Optionally, a granularity parameter may be given. See below.

// Write the sequence 0,1,2,... into A
parlay::sequence<int> A(100000);
parlay::parallel_for(0, 100000, [&](size_t i) {
  A[i] = i;
});

Blocked-for loops (blocked_for)

template<typename F>
void blocked_for(size_t start, size_t end, size_t block_size, F&& f, bool conservative = false)

Block-parallel loops are similar to a parallel-for loop with a fixed granularity, but instead of evaluating f for each index of the range in parallel, the range is split into contiguous blocks of a given size, and f is evaluated for each block evaluated in parallel. This can be handy if you have a very optimized sequential algorithm that you can apply to each block of elements, and might be more efficient than a naive parallel-for over each element. Unlike granularity, which is only a hint to the scheduler, the block size is exact (except for the final block if the range size is not divisible by the block size).

The function object f passed to blocked_for takes three arguments: The number of the block, the start index of the block, and the end index (exclusive) of the block.

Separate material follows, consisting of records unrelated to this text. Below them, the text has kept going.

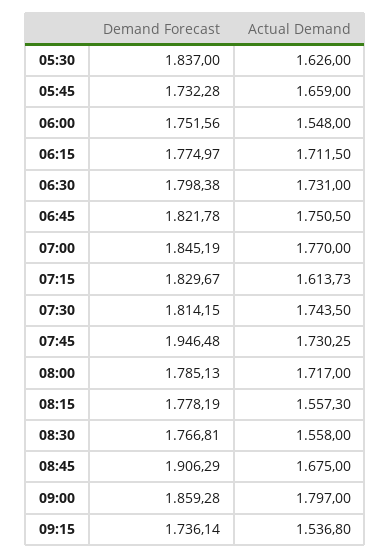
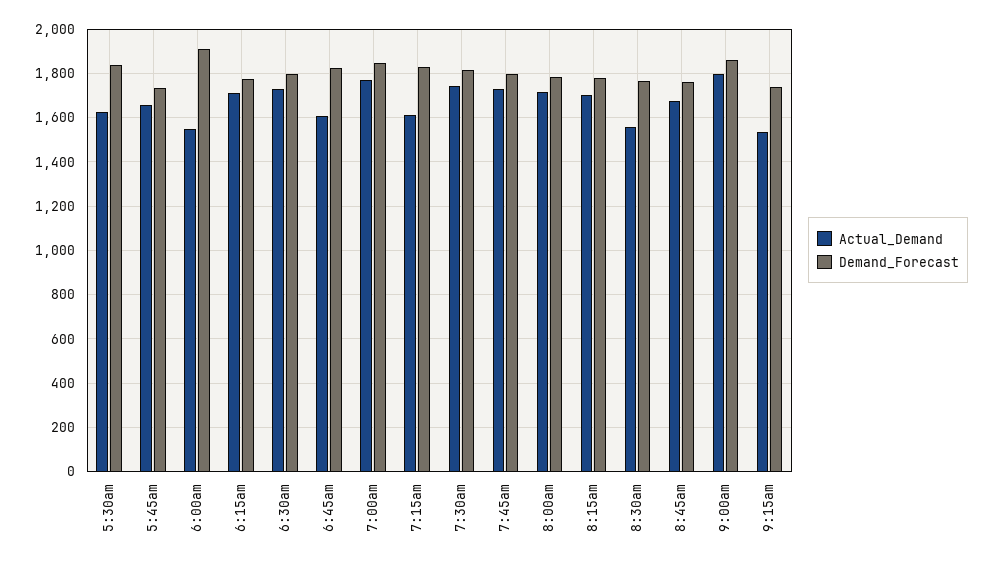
  {
    "Demand Forecast": {
      "05:30": 1837,
      "05:45": 1732.28,
-     "06:00": 1751.56,
+     "06:00": 1900,
      "06:15": 1774.97,
      "06:30": 1798.38,
      "06:45": 1821.78,
      "07:00": 1845.19,
      "07:15": 1829.67,
      "07:30": 1814.15,
-     "07:45": 1946.48,
+     "07:45": 1800,
      "08:00": 1785.13,
      "08:15": 1778.19,
      "08:30": 1766.81,
-     "08:45": 1906.29,
+     "08:45": 1750,
      "09:00": 1859.28,
      "09:15": 1736.14
    },
    "Actual Demand": {
      "05:30": 1626,
      "05:45": 1659,
      "06:00": 1548,
      "06:15": 1711.5,
      "06:30": 1731,
-     "06:45": 1750.5,
+     "06:45": 1600,
      "07:00": 1770,
      "07:15": 1613.73,
      "07:30": 1743.5,
      "07:45": 1730.25,
      "08:00": 1717,
-     "08:15": 1557.3,
+     "08:15": 1700,
      "08:30": 1558,
      "08:45": 1675,
      "09:00": 1797,
      "09:15": 1536.8
    }
  }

void copy_sequence(const parlay::sequence<int>& source, parlay::sequence<int>& dest) {
  // This *might* be more efficient than a parallel-for copying each element individually
  parlay::blocked_for(0, source.size(), 512, [&](size_t i, size_t start, size_t end) {
    std::copy(source.begin() + start, source.begin() + end, dest.begin() + start);
  });
}

Advanced concerns

Granularity

The granularity of a parallel-for loop is a hint to the scheduler that the given number of iterations of the loop should be ran sequentially. For example, a loop with 100K iterations and a granularity of 1000 could execute 100 parallel tasks, each of which was responsible for evaluating 1000 iterations sequentially.

Note that the granularity is only approximate and the range is not guaranteed to be divided exactly into equal-size chunks of the same granularity. For instance, Parlay’s scheduler will run chunks of size at most the granularity sequentially, but may also divide parts of the range into smaller chunks. Other schedulers (e.g., Cilk, or TBB) may have different behavior for the granularity, so it should only ever be treated as an optimization hint, and never relied upon for any correctness property. If you require a range to be divided exactly into blocks of a fixed size, use blocked_for.

Setting a granularity too low can lead to slowdown of the code due to the inherent overhead of parallel scheduling, so it is important to set the granularity such that each sequential block of work does a sufficient amount of work to make this overhead negligible. Setting the granularity too high may lead to a lack of parallelism, which will also cause a slowdown.

When left to its default value (zero), Parlay’s scheduler will estimate a good granularity for the loop itself. The scheduler-estimated value is usually quite good and close to optimal, so it is rarely necessarily to manually tune the granularity, unless your parallel-for loop does very irregular and unpredictable amounts of work. Keep in mind that the optimal granularity might depend on factors such as the hardware on which your code is ran, so hand tuning can only go so far and may even slow your code down on other environments/machines.

Conservative scheduling

All of the functions in the parallelism API above take an optional parameter conservative, which defaults to false. Most of the time you can ignore this. When it matters is if your code takes locks during parallel calls. If your code takes locks, you should call these functions with conservative set to true, since this will prevent the scheduler from executing the parallel jobs in an order that might lead to deadlock. This comes at the expense of slightly worse performance, so you should only use this when necessary.

Note that locks might occasionally be taken implicitly, even if they are not obvious. For example, initializing a static function-scope variable implicitly takes a lock since their initialization is required to be thread-safe. Therefore if your code might race to initialize a function-local static during several calls in parallel, you should set conservative to true for these calls.